Sculpture is an art form in which hard or plastic materials are shaped into three-D works. The designs may be embodied in freestanding objects, in reliefs on surfaces, or in environments that range from tableaux to contexts that envelop the spectator. An unrestricted variety of material are used, including clay, wax, stone, metal, fabric, glass, wood, plaster, rubber, and random “found” objects. Materials can be carved, modeled, molded, cast, wrought, welded, sewn, assembled, or otherwise shaped and combined.
Sculpture is not a fixed branding that can be applied to a permanently standing category of objects or range of activities. It is, rather, the name of an art that grows and is changing and continually extends the range of activities and evolving new kinds of objects. The scope of the term was much wider in the second half of the 20th century than as it had been only two or three decades before, and in the fluid state of visual art at the turn of the 21st century, no one can predict what its future dimensions are likely to be.
There are a few features which in previous centuries were regarded as essential to the art of sculpture but are no longer present in a big part of modern sculpture and so no longer form part of a definition. One of the most elementary points of these is representation. Prior to the 20th century, sculpture was seen as a representational art; an imitation of forms in life, mostly of human figures but also inanimate objects, including game, utensils, and books. Since the turn of the 20th century, however, sculpture also began to include nonrepresentational forms. It began to be accepted that the forms of such functional 3-D objects as furniture, pots, and buildings may be expressive and beautiful without having to be in any way representational. It was only during the 20th century that nonfunctional, nonrepresentational, three-dimensional artworks began to be created.

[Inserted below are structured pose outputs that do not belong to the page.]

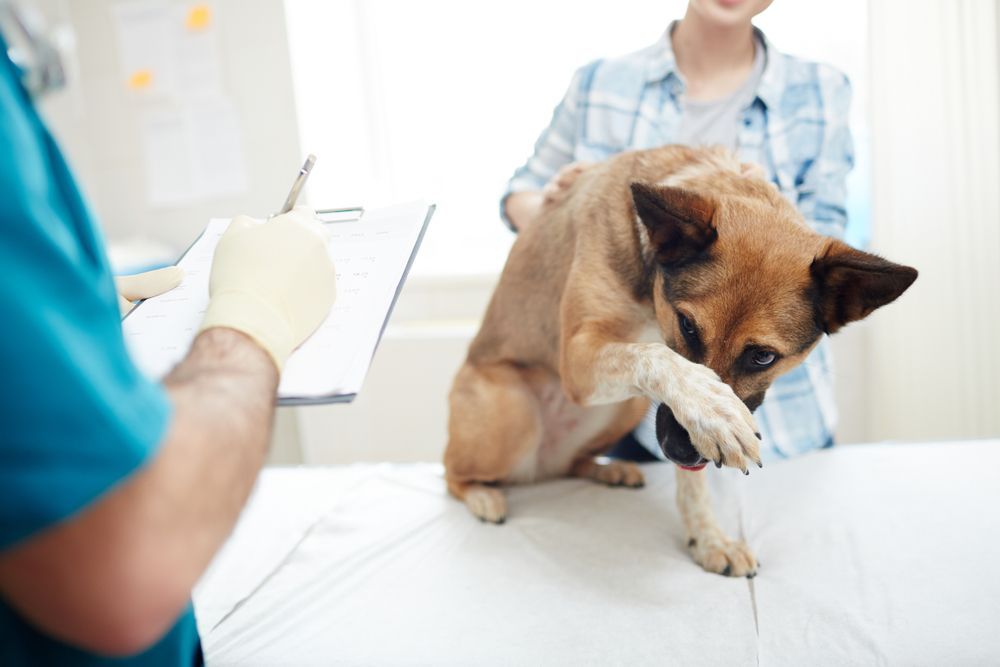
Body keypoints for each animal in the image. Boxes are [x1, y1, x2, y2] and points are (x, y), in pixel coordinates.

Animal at [446, 145, 916, 576]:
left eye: (764, 356)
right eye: (687, 326)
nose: (677, 449)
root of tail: (540, 468)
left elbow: (694, 482)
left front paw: (708, 538)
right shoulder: (578, 360)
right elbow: (656, 358)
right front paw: (712, 411)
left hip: (624, 406)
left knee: (570, 465)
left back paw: (605, 470)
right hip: (514, 412)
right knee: (452, 475)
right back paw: (483, 495)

Prior to the 20th century, sculpture was seen as primarily an art of solid form, or mass. It is true that the negative elements of sculpture - the voids and hollows underneath and between its solid forms - have generally been to some extent an intricate part of the design, but this role was unacknowledged. In a good deal of modern sculpture, however, the attention has widened, and the spatial elements have started to become dominant. Spatial sculpture is today a fully recognisable field of the art of sculpture.

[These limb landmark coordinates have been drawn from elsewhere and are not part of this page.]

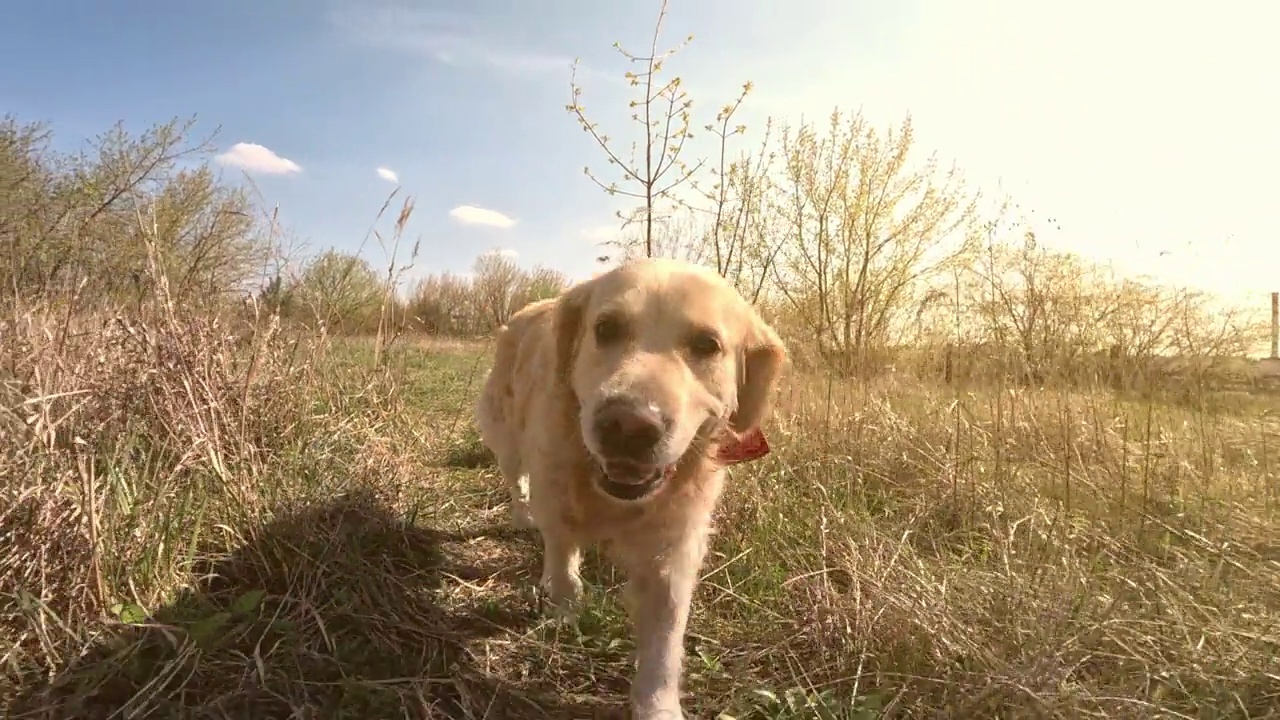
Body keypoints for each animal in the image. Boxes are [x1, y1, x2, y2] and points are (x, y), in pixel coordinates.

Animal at [476, 254, 783, 712]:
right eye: (606, 328)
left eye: (707, 344)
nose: (627, 426)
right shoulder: (556, 494)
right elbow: (561, 558)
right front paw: (564, 608)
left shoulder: (674, 548)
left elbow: (665, 638)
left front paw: (658, 706)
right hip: (507, 433)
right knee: (516, 479)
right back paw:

It was also taken for granted in past sculpture that its components consisted of a constant shape and size and, except for objects such as Augustus Saint-Gaudens’s Diana (a monumental weather vane), did not move. With the recent development of kinetic sculpture, neither the immobility nor immutability of its design can remain to be considered to be fundamental to sculpture.
Finally, sculpture during the 20th century was not restricted to the two traditional forming procedures of carving and modeling, or to such traditional natural materials including stone, metal, wood, ivory, bone, and clay. As contemporary sculptors may use any materials and methods of manufacture that work for their purpose, the art form can no longer be identified for the use of any particular kind of materials or techniques.
During all these changes, there is probably still one element that stays constant in the art form, and it exists as the central abiding concern of sculptors: the art form is a field of the visual arts that is particularly concerned with the creation of art in three dimensions.
Sculpture should be either in the round or in relief. A sculpture in the round will be a separate, detached piece in its own right, with a similar independent existence in space as a human body or a chair. A relief does not have this independance. It is attached to and projects from or is an innate part of some object that may serve either as a background against which it is set or a matrix from which it projects.
The actual 3D nature of sculpture in the round puts limitations on its scope in some respects compared with the scope of painting. Sculpture cannot cast the illusion of space with simple optical means, or invest its forms with atmosphere and light as we can see in a painting. Sculpture does possess a kind of reality, a vivid physical presence that is simply denied in the pictorial arts. Sculptures can be tangible as well as visible, and they may appeal strongly and directly to the tactile and visual sensibilities. Even the visually impaired, including those who are congenitally blind, can produce and appreciate different forms of sculpture. It was, in fact, debated by the 20th-century art critic Sir Herbert Read that sculpture should be seen as elementarily an art of touch and that the origins of sculptural forms can be based on the pleasure one feels in touch.
All 3-D forms are seen as exhibiting an expressive character as well as solely geometric properties. They may be viewed the observer as delicate, aggressive, flowing, taut, relaxed, dynamic, soft, and such. By exploiting the emotive qualities of form, the artist is able to create images in which subject matter and expressiveness mutually reinforce each other. Images go beyond the simple presentation of fact and imply a huge range of subtle and powerful feelings.
The aesthetic raw material used in the art of sculpture is, so to speak, the entire realm of expressive 3D form. A sculpture might draw upon what we know exists in the endless range of natural and man-made form, or it may be an art of genuine invention. It has been utilised to express a huge range of human emotions and feelings from the gently tender and delicate to the highly violent and ecstatic.
All human beings, intimately involved from birth with the world of 3D form, learn something of its structural and expressive properties and possess emotional responses to them. This combination of intellectual understanding and reaction, often called a sense of form, can be cultivated and refined. It is to that sense of form that sculpture primarily appeals.